*** Opening SOURCE MATERIAL ***

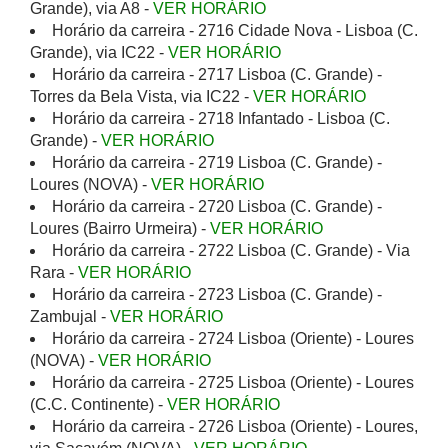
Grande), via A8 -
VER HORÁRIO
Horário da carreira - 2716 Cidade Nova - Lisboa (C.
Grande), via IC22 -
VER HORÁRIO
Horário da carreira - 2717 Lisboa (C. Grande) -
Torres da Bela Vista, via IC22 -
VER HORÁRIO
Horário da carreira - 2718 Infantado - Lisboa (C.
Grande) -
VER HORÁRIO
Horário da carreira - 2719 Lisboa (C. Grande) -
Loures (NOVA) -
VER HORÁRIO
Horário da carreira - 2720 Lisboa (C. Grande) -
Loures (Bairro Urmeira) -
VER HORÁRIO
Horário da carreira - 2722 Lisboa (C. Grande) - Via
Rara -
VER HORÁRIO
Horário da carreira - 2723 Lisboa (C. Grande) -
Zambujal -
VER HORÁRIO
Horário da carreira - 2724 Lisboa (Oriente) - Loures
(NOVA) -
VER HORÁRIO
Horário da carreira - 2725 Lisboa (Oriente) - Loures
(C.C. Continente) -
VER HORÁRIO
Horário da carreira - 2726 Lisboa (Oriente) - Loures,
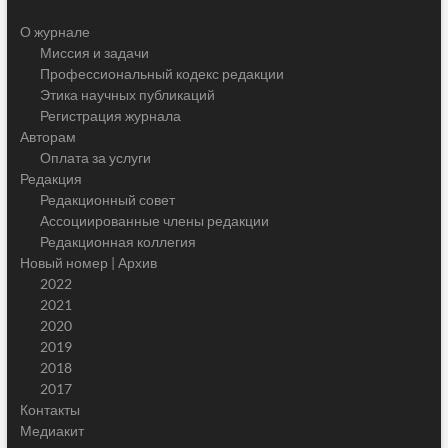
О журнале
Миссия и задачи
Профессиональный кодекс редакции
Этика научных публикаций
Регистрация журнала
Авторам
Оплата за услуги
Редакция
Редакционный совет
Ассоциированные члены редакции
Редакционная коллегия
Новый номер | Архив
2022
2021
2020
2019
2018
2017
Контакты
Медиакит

*** Closing SOURCE MATERIAL ***
*** Opening SOURCE MATERIAL ***

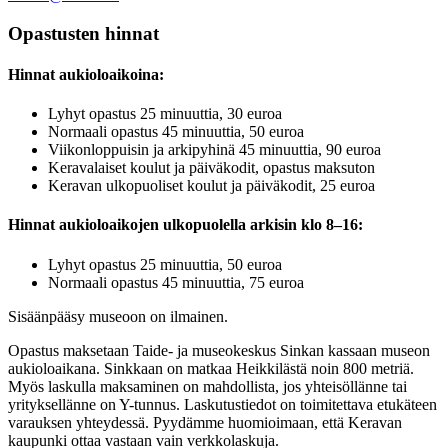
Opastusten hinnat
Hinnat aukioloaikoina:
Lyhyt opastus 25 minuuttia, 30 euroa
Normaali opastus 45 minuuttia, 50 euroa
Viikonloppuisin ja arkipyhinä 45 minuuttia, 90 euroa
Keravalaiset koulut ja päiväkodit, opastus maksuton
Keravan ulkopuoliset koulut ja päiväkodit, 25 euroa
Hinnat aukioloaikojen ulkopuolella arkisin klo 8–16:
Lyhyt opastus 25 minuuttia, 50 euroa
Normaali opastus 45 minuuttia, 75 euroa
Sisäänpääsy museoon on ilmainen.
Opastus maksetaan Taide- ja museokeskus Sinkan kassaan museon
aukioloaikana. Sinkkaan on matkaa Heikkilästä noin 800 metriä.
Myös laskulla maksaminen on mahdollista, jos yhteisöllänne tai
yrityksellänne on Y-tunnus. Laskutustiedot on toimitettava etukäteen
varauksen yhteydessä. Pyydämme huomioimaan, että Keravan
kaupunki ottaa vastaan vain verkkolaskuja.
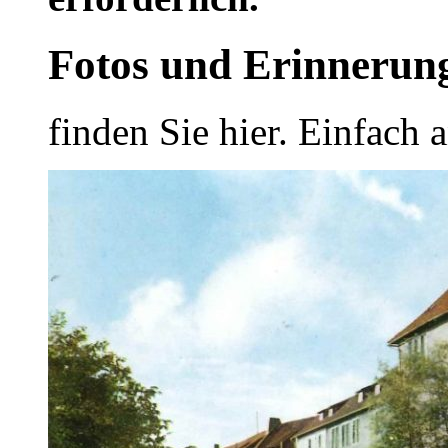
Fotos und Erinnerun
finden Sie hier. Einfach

*** Closing SOURCE MATERIAL ***
*** Opening SOURCE MATERIAL ***

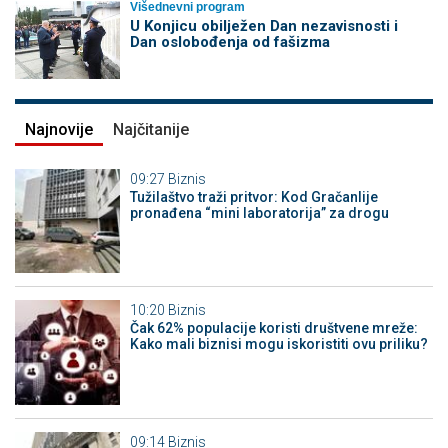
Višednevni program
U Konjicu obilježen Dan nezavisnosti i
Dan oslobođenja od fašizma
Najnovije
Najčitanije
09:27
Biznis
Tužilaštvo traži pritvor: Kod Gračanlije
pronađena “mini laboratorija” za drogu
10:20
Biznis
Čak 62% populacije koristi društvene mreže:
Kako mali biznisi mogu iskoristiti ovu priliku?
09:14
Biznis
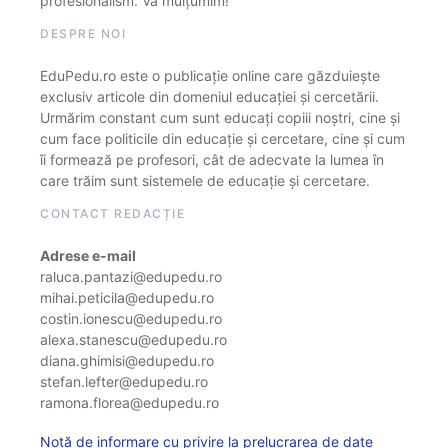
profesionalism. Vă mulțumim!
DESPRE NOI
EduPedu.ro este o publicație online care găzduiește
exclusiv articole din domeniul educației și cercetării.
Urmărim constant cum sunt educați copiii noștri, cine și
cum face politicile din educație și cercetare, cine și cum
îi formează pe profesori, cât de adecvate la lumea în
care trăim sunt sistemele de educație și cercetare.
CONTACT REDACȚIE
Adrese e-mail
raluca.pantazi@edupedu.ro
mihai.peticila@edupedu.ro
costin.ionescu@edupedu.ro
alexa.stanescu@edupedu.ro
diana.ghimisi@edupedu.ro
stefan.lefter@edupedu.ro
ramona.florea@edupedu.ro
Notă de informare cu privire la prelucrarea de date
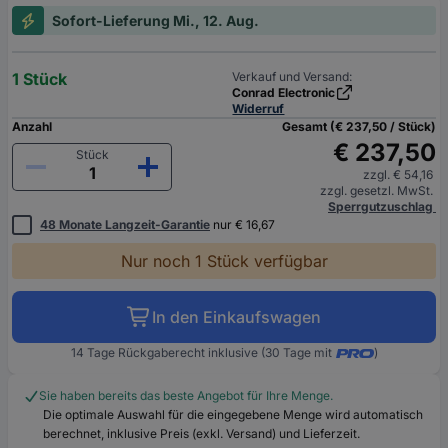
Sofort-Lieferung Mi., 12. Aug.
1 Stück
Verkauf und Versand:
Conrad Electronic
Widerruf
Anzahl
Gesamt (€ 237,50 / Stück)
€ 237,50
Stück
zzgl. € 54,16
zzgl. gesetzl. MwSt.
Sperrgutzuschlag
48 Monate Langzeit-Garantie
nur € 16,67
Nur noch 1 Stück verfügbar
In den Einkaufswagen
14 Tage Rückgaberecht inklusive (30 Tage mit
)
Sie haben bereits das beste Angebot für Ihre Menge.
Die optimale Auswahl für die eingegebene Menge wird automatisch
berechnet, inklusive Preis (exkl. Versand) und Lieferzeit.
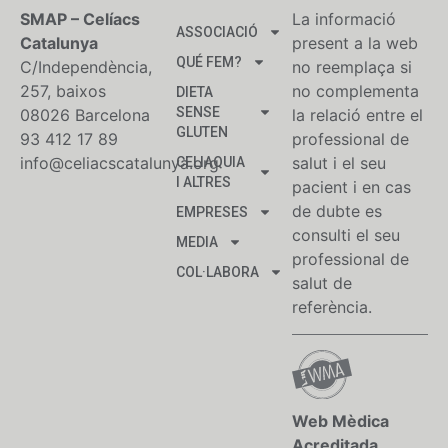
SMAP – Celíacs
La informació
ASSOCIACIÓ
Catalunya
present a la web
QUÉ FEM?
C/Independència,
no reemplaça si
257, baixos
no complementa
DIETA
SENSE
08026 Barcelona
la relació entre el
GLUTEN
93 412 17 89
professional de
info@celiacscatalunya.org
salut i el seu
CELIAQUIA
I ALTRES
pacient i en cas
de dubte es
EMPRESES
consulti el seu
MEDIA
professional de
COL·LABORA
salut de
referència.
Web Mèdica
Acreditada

*** Closing SOURCE MATERIAL ***

* YOUR OBJECTIVE:
Taking each line of the material above in turn, count those containing the string "minuuttia". State the number alone.

* RESULT FOR THIS EXERCISE:
5